> _REQUIRED ACTION_: Rewrite the lines from the first one up to and including the line with "de enrutadores. El", putting "Negocios locales" in place of "Emprendedores" and changing nothing else.

Records from a collection:

★ ★ ★ ★ ★

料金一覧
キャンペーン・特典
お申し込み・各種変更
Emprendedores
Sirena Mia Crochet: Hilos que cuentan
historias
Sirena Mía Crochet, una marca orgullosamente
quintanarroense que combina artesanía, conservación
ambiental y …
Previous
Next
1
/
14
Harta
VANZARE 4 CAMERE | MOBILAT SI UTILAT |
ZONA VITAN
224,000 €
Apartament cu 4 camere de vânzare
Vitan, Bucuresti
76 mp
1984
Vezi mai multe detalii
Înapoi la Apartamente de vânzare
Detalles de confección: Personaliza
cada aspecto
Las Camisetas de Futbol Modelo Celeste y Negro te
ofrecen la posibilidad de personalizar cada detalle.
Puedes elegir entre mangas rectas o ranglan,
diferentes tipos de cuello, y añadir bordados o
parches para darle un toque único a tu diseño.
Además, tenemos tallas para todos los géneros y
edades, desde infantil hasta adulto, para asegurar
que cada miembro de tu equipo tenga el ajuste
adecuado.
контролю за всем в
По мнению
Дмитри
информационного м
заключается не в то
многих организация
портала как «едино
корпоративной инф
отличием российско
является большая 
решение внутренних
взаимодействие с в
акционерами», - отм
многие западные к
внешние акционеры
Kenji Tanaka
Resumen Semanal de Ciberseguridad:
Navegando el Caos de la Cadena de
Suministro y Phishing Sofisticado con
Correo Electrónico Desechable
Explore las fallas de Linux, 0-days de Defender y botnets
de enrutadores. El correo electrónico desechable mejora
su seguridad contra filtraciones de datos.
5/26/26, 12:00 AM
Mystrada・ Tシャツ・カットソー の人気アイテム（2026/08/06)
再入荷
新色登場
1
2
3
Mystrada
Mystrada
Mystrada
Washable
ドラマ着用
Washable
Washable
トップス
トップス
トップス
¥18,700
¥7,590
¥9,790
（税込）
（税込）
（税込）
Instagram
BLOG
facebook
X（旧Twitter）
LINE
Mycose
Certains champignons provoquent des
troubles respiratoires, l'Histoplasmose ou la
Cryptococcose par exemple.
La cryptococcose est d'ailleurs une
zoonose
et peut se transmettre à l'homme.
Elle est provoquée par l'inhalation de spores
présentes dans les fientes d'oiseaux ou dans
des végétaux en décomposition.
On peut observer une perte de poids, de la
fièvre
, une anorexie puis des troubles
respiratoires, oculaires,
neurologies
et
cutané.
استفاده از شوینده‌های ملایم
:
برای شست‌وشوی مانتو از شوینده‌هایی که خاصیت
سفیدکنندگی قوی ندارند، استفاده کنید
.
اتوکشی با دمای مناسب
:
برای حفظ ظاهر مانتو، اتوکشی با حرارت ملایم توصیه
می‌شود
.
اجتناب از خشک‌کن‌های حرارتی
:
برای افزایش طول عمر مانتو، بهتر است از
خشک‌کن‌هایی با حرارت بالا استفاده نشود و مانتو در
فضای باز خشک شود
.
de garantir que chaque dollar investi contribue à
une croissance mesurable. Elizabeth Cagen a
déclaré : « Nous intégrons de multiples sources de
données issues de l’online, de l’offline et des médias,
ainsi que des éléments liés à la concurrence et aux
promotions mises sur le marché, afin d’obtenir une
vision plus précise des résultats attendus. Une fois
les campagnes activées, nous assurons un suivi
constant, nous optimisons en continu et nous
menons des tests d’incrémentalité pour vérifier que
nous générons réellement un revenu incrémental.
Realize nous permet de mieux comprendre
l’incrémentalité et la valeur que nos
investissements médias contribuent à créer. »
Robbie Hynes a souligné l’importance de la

★ ★ ★ ★ ★

> _RESULT_:
料金一覧
キャンペーン・特典
お申し込み・各種変更
Negocios locales
Sirena Mia Crochet: Hilos que cuentan
historias
Sirena Mía Crochet, una marca orgullosamente
quintanarroense que combina artesanía, conservación
ambiental y …
Previous
Next
1
/
14
Harta
VANZARE 4 CAMERE | MOBILAT SI UTILAT |
ZONA VITAN
224,000 €
Apartament cu 4 camere de vânzare
Vitan, Bucuresti
76 mp
1984
Vezi mai multe detalii
Înapoi la Apartamente de vânzare
Detalles de confección: Personaliza
cada aspecto
Las Camisetas de Futbol Modelo Celeste y Negro te
ofrecen la posibilidad de personalizar cada detalle.
Puedes elegir entre mangas rectas o ranglan,
diferentes tipos de cuello, y añadir bordados o
parches para darle un toque único a tu diseño.
Además, tenemos tallas para todos los géneros y
edades, desde infantil hasta adulto, para asegurar
que cada miembro de tu equipo tenga el ajuste
adecuado.
контролю за всем в
По мнению
Дмитри
информационного м
заключается не в то
многих организация
портала как «едино
корпоративной инф
отличием российско
является большая 
решение внутренних
взаимодействие с в
акционерами», - отм
многие западные к
внешние акционеры
Kenji Tanaka
Resumen Semanal de Ciberseguridad:
Navegando el Caos de la Cadena de
Suministro y Phishing Sofisticado con
Correo Electrónico Desechable
Explore las fallas de Linux, 0-days de Defender y botnets
de enrutadores. El correo electrónico desechable mejora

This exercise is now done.